Q: Define factor-independent and rho-dependent transcription termination.
A: Factor-independent relies on RNA secondary structure. Rho-dependent uses the rho protein to stop transcription.

Q: What is the wobble hypothesis?
A: It explains how the third base of a codon can vary without affecting the encoded amino acid, reducing the number of required tRNAs.

Q: What happens at the A, P, and E sites during translation?
A:

  • A site: tRNA brings in new amino acid.

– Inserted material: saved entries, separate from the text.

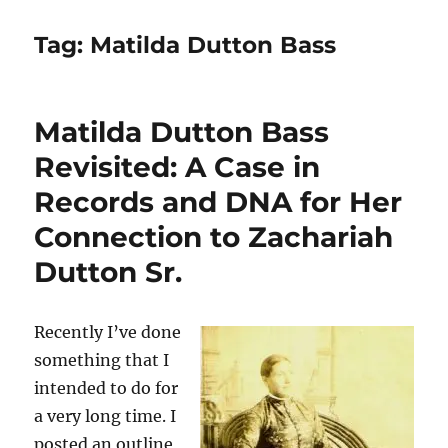
Tag:
Matilda Dutton Bass
Matilda Dutton Bass
Revisited: A Case in
Records and DNA for Her
Connection to Zachariah
Dutton Sr.
Recently I’ve done
something that I
intended to do for
a very long time. I
posted an outline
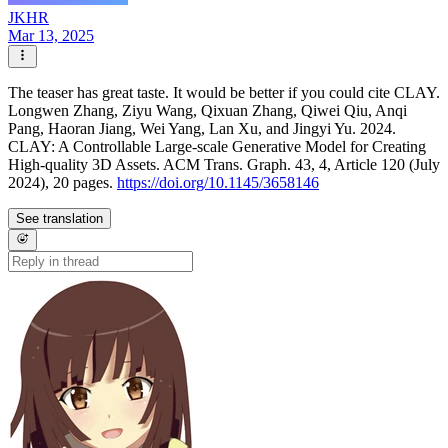
JKHR
Mar 13, 2025
The teaser has great taste. It would be better if you could cite CLAY.
Longwen Zhang, Ziyu Wang, Qixuan Zhang, Qiwei Qiu, Anqi
Pang, Haoran Jiang, Wei Yang, Lan Xu, and Jingyi Yu. 2024.
CLAY: A Controllable Large-scale Generative Model for Creating
High-quality 3D Assets. ACM Trans. Graph. 43, 4, Article 120 (July
2024), 20 pages.
https://doi.org/10.1145/3658146
See translation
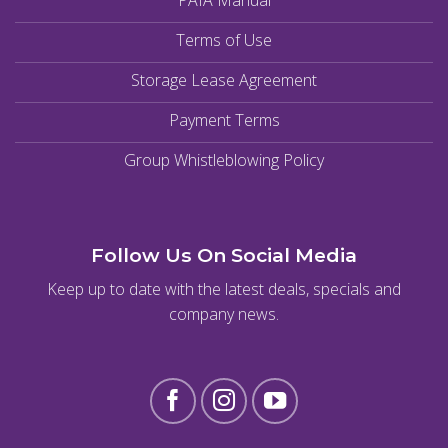
PAIA Manual
Terms of Use
Storage Lease Agreement
Payment Terms
Group Whistleblowing Policy
Follow Us On Social Media
Keep up to date with the latest deals, specials and
company news.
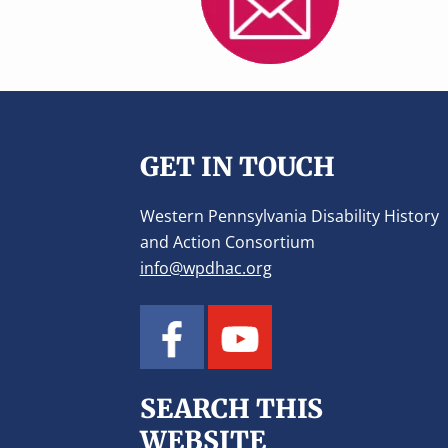
v
n
i
t
g
a
Footer
t
i
GET IN TOUCH
o
n
Western Pennsylvania Disability History
and Action Consortium
info@wpdhac.org
SEARCH THIS
WEBSITE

  • P site: Peptide bond forms.

  • E site: Empty tRNA exits.

Q: What is the role of molecular chaperones?
A: Assist in protein folding, e.g., DnaK and GroEL.


Chapter 11: Regulation of Gene Expression

Q: What are housekeeping, constitutive, inducible, and repressible genes?
A:

  • Housekeeping: Always expressed.

  • Constitutive: Constantly expressed.

  • Inducible: Expressed in response to stimuli.

  • Repressible: Turned off by specific signals.

Q: How is the lac operon regulated?
A: By lactose (inducer) and glucose levels; lactose removes the repressor, and low glucose increases cAMP for CAP activation.

Q: How is the trp operon regulated?
A: By tryptophan levels; high tryptophan activates a repressor.


Chapter 12: Mutations and Gene Transfer

Q: Differentiate spontaneous and induced mutations.
A: Spontaneous arise naturally; induced are caused by mutagens.

Q: What are the types of DNA repair mechanisms?
A: Proofreading, mismatch repair, excision repair, direct repair, recombinational repair.

Q: What are F+, Hfr, and F' cells?
A:

  • F+: Donor with F plasmid.

  • Hfr: F plasmid integrated into chromosome.

  • F': F plasmid with chromosomal DNA.

Q: Compare generalized and specialized transduction.
A:

  • Generalized: Random DNA transferred by phage.

  • Specialized: Specific DNA near phage integration site transferred.


Chapter 18: Virology and Prions

Q: What are the five steps of a virus life cycle?
A: Attachment, penetration, replication, assembly, release.

Q: Compare antigenic drift and antigenic shift.
A: Drift: Minor mutations; shift: Major genome reassortments.

Q: What are prions, and how do they replicate?
A: Misfolded proteins that induce normal proteins to misfold, violating the central dogma.

Q: Name two human prion diseases.
A: Creutzfeldt-Jakob Disease (CJD) and kuru.